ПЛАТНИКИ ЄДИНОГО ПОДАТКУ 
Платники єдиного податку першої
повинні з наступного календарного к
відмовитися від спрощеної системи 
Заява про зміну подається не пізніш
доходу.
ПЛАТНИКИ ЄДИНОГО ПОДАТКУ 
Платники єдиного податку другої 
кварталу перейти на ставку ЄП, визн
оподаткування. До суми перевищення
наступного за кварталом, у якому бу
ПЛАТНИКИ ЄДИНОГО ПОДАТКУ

========================================================================

#### Aim of the exercise
Could you set down every line of the material above word for word, keeping each line break where it falls?

#### The answer
ПЛАТНИКИ ЄДИНОГО ПОДАТКУ 
Платники єдиного податку першої
повинні з наступного календарного к
відмовитися від спрощеної системи 
Заява про зміну подається не пізніш
доходу.
ПЛАТНИКИ ЄДИНОГО ПОДАТКУ 
Платники єдиного податку другої 
кварталу перейти на ставку ЄП, визн
оподаткування. До суми перевищення
наступного за кварталом, у якому бу
ПЛАТНИКИ ЄДИНОГО ПОДАТКУ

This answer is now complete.